Listed entries:
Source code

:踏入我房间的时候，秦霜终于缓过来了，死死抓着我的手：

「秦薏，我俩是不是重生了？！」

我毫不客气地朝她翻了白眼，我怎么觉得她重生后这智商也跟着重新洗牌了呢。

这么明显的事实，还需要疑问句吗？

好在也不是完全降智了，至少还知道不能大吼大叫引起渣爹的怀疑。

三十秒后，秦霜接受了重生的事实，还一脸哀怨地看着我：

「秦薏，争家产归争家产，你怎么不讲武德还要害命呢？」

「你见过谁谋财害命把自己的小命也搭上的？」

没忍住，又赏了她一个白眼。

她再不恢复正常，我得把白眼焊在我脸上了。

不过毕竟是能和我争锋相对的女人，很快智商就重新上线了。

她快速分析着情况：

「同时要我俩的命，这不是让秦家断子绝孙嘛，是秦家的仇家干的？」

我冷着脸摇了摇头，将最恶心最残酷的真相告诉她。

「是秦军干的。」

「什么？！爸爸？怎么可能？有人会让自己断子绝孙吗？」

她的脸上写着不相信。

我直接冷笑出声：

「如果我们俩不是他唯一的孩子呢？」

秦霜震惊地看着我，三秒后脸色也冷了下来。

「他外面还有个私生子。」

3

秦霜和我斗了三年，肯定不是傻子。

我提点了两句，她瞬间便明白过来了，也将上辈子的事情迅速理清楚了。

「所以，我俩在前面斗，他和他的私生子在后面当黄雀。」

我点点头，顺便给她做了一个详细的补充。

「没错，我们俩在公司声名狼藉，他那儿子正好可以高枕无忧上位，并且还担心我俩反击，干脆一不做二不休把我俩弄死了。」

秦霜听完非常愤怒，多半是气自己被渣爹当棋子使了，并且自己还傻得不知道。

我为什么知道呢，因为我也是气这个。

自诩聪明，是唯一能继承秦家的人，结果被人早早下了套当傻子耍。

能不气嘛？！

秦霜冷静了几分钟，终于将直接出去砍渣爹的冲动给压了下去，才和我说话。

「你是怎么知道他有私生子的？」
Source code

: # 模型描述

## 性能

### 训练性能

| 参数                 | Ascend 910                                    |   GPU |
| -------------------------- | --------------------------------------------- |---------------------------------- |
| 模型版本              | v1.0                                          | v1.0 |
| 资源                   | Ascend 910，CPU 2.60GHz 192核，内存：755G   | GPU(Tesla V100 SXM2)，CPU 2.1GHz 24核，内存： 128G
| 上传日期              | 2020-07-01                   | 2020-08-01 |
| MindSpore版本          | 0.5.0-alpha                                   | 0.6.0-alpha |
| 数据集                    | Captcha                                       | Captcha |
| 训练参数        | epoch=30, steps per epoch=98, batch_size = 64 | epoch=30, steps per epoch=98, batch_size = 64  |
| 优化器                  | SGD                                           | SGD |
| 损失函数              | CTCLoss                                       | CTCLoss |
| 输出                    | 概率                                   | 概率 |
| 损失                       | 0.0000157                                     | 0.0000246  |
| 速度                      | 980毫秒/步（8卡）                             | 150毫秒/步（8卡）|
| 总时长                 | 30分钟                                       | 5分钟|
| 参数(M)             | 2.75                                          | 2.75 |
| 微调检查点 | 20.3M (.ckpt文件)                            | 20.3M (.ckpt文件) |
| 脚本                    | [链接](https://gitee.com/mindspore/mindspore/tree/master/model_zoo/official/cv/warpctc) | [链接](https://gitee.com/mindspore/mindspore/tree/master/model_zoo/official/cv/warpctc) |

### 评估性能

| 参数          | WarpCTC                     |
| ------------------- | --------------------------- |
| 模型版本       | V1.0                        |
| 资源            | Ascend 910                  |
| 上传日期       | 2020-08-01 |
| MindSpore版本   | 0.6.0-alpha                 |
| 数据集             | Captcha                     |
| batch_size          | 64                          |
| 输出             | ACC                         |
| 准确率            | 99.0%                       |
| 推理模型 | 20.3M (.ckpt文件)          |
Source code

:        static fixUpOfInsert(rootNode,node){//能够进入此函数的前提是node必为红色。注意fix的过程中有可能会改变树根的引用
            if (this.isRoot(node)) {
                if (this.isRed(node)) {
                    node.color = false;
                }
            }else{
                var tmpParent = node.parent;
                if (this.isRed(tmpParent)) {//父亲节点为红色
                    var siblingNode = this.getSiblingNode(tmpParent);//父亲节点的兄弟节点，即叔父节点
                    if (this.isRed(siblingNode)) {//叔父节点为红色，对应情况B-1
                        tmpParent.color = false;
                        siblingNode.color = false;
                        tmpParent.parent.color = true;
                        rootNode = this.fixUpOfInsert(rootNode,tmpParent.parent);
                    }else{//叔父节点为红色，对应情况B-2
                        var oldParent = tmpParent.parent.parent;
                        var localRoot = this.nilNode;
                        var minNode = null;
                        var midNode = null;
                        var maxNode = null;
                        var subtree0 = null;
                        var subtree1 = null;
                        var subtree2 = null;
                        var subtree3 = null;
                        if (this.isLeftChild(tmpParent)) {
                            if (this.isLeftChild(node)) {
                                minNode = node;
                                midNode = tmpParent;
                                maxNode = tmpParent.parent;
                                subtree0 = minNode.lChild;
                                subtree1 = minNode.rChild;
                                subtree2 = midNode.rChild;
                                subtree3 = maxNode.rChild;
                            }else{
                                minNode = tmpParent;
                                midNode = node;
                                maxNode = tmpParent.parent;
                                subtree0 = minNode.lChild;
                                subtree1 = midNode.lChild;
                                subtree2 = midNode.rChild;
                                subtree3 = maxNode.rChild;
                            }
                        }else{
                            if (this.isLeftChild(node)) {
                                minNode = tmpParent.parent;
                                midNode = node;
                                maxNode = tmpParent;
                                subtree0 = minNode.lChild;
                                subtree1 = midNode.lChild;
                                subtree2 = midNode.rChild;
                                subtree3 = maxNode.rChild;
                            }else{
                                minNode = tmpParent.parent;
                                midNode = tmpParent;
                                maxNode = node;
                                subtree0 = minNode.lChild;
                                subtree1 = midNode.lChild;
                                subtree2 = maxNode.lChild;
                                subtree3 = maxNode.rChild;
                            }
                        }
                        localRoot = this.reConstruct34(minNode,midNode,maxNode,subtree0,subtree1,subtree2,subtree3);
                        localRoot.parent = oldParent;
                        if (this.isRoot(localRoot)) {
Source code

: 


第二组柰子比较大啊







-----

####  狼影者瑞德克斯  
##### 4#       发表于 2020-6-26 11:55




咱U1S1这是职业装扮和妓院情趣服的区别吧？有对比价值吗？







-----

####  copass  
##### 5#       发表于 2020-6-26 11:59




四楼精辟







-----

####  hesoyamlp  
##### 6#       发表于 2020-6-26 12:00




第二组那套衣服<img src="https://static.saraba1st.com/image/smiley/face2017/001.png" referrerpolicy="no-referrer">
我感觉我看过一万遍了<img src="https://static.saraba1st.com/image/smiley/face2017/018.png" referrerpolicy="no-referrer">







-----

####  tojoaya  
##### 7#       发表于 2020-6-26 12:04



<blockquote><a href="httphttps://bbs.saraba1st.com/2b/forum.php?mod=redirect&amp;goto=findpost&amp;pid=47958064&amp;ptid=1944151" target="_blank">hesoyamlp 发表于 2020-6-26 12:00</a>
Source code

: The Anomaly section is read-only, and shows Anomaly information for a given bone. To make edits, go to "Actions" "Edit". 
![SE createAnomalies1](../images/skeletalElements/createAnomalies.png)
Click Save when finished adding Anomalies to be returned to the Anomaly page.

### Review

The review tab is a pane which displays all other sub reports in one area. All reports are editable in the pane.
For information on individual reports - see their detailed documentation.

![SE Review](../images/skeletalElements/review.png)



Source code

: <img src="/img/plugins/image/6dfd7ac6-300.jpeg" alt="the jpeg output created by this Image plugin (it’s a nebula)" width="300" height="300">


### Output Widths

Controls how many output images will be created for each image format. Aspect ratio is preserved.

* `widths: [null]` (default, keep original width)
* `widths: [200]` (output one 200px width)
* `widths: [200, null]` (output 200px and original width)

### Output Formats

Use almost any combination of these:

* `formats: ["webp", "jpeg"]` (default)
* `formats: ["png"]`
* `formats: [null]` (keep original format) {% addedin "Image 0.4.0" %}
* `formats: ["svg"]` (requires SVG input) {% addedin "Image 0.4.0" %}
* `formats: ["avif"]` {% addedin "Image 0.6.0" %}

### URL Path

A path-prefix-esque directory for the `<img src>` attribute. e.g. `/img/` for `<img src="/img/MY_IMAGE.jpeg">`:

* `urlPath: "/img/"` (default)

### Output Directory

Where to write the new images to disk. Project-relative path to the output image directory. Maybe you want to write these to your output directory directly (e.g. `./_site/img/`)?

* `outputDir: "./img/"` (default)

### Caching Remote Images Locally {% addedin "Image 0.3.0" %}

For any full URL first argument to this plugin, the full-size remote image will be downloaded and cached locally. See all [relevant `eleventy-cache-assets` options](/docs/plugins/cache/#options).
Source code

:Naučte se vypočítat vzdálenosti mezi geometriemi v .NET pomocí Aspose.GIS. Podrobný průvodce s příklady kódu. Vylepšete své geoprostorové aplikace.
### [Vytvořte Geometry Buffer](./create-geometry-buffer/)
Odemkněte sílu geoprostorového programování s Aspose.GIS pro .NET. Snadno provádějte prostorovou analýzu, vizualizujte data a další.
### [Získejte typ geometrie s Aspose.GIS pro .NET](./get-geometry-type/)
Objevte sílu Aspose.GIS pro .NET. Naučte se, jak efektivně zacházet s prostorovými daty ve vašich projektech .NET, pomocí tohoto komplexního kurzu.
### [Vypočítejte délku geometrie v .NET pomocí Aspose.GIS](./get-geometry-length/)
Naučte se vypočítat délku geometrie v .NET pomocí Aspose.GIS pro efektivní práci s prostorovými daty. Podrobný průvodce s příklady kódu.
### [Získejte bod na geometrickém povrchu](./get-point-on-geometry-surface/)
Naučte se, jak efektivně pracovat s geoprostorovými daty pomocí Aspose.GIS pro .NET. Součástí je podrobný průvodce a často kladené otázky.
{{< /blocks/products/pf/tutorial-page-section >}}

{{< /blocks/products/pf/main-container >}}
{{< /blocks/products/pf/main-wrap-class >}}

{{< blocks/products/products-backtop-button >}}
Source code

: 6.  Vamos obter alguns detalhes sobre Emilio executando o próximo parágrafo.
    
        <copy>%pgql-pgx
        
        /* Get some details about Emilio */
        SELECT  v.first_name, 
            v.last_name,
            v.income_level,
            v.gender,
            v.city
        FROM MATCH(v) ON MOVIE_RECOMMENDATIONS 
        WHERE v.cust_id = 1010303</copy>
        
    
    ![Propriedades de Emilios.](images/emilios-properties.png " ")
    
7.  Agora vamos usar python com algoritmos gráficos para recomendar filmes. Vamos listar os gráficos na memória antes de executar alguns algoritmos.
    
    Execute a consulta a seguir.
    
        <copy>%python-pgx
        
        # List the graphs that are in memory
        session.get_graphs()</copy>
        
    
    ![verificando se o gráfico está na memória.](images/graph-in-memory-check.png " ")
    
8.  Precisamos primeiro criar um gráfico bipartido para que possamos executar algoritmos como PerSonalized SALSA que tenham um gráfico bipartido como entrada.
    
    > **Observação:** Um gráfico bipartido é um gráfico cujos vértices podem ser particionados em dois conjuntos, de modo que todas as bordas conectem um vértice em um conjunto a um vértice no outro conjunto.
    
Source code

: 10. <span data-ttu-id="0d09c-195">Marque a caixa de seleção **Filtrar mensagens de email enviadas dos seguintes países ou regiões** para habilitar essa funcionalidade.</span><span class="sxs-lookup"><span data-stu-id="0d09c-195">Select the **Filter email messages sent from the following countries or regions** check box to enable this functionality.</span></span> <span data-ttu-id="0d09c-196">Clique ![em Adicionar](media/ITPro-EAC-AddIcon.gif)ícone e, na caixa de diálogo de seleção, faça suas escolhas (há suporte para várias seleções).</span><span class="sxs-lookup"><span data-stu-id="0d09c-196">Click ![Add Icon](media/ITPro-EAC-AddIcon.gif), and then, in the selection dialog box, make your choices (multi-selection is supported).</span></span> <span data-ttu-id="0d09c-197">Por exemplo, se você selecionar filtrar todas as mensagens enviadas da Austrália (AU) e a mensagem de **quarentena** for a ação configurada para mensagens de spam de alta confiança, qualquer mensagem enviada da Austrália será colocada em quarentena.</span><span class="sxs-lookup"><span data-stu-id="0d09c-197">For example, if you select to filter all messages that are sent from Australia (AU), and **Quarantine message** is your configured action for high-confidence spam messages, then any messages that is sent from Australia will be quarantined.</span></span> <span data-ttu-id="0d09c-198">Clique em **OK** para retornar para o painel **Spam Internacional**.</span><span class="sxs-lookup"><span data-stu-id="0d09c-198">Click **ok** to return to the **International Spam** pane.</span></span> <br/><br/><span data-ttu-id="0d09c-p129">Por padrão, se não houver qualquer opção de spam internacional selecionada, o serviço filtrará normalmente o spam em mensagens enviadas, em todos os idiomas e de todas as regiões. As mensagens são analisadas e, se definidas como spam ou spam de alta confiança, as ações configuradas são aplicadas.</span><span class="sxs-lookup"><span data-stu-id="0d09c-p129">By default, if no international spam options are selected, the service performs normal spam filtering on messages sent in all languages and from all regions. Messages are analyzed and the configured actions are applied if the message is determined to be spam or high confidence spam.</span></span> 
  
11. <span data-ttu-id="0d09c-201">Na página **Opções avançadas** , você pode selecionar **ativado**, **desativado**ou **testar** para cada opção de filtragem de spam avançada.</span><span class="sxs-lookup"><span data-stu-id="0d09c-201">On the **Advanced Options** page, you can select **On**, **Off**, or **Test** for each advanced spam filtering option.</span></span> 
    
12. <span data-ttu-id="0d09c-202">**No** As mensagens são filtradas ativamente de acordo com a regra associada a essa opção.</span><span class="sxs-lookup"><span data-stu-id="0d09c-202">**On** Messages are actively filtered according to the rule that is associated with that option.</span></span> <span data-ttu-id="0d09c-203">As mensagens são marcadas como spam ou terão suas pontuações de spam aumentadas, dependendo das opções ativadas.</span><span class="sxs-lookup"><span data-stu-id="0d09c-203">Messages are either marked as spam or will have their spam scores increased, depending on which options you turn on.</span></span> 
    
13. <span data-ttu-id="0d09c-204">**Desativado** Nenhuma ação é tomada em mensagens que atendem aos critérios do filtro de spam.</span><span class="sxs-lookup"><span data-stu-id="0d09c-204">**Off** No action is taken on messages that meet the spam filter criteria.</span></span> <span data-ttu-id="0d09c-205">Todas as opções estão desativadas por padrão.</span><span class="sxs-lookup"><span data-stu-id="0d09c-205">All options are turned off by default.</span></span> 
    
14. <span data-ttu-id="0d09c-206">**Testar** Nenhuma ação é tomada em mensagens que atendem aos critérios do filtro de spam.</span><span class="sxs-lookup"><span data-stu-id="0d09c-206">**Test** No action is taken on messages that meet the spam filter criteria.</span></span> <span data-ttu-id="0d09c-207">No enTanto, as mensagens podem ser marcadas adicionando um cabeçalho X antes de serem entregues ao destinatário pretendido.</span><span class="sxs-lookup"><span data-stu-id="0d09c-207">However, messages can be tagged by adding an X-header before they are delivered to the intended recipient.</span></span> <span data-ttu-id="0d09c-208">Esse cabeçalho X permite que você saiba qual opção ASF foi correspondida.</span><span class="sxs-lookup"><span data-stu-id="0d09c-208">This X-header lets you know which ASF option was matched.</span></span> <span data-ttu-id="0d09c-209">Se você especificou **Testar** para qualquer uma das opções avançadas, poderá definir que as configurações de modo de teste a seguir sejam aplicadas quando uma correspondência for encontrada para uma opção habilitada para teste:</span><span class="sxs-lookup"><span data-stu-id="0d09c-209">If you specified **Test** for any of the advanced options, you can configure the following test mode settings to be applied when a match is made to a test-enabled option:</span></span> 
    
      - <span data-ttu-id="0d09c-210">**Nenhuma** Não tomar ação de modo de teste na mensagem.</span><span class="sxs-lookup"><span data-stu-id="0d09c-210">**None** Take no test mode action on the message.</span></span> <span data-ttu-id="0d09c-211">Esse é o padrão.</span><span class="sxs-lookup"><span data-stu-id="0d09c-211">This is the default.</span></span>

Directions for this task:
Which lines run from the line with "### Output Formats" to the line with "### URL Path"? Copy those items verbatim, both ends included.

Solution for this exercise:
### Output Formats

Use almost any combination of these:

* `formats: ["webp", "jpeg"]` (default)
* `formats: ["png"]`
* `formats: [null]` (keep original format) {% addedin "Image 0.4.0" %}
* `formats: ["svg"]` (requires SVG input) {% addedin "Image 0.4.0" %}
* `formats: ["avif"]` {% addedin "Image 0.6.0" %}

### URL Path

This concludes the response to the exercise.